**About this exercise:** An exact copy of the lines from the one containing "2; font-family: Liberation" through the last line below is required; include both of those lines and no others.

---------- Input

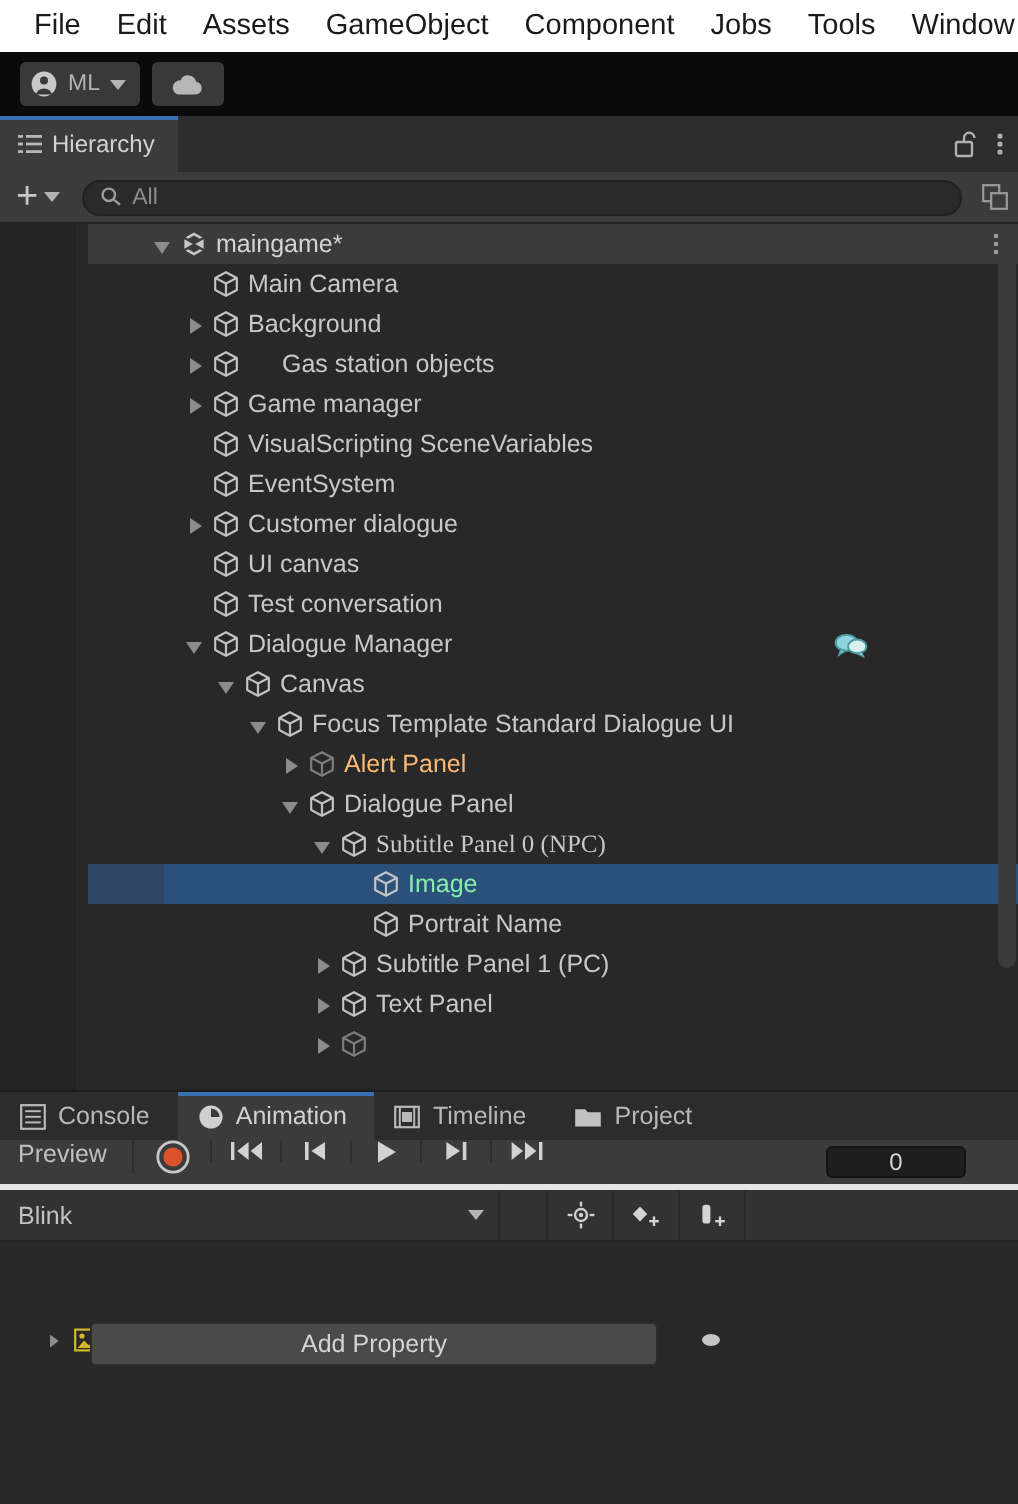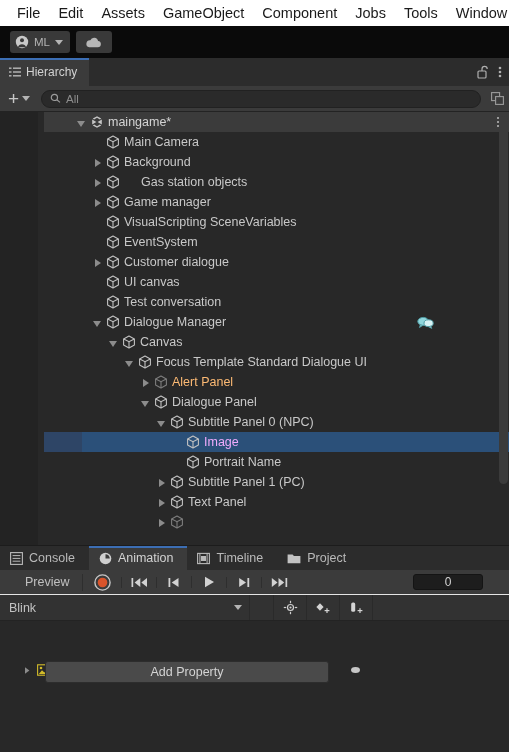--- a/index.html
+++ b/index.html
@@ -518,7 +518,7 @@
               <path d="M7 6.8v6" fill="none" stroke="#c2c2c2" stroke-width="1.1"></path>
             </svg>
           </span>
-          <span class="label" style="z-index: 2;">Subtitle Panel 0 (NPC)</span>
+          <span class="label" style="z-index: 2; font-family: Liberation Serif, serif;">Subtitle Panel 0 (NPC)</span>
         </div>
         <div class="row selected">
           <div class="gutter-sel"></div>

--------------------

**Solution to this exercise:**
+          <span class="label" style="z-index: 2; font-family: Liberation Serif, serif;">Subtitle Panel 0 (NPC)</span>
         </div>
         <div class="row selected">
           <div class="gutter-sel"></div>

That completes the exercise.